[Saved entries]
+--

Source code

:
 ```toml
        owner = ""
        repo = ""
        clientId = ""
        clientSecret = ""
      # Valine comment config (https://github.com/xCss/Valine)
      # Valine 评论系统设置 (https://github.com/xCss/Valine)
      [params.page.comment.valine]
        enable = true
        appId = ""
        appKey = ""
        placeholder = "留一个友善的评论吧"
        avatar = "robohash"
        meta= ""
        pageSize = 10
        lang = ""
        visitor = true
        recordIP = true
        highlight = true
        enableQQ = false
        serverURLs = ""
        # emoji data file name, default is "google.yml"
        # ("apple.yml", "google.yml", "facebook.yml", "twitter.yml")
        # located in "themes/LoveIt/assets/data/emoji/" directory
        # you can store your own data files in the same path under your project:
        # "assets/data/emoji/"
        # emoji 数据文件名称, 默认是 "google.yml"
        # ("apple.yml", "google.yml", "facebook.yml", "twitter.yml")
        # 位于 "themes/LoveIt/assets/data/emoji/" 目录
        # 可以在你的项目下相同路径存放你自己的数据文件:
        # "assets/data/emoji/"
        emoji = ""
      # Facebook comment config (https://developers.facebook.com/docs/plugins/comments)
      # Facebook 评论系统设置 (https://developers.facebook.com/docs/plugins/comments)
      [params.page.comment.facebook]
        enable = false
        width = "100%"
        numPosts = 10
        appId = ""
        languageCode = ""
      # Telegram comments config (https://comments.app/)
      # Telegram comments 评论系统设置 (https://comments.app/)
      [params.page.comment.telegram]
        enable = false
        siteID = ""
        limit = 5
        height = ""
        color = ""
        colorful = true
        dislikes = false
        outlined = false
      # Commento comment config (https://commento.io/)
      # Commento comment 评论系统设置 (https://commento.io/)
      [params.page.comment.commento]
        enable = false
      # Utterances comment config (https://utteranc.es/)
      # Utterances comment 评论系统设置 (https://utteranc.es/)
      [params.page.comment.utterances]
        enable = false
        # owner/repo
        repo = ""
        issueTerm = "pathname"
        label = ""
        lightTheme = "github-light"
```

+--

WHAT YOU HAVE TO DO → Copy every line from the entries that contains the word "xCss".

EXPECTED ANSWER →
      # Valine comment config (https://github.com/xCss/Valine)
      # Valine 评论系统设置 (https://github.com/xCss/Valine)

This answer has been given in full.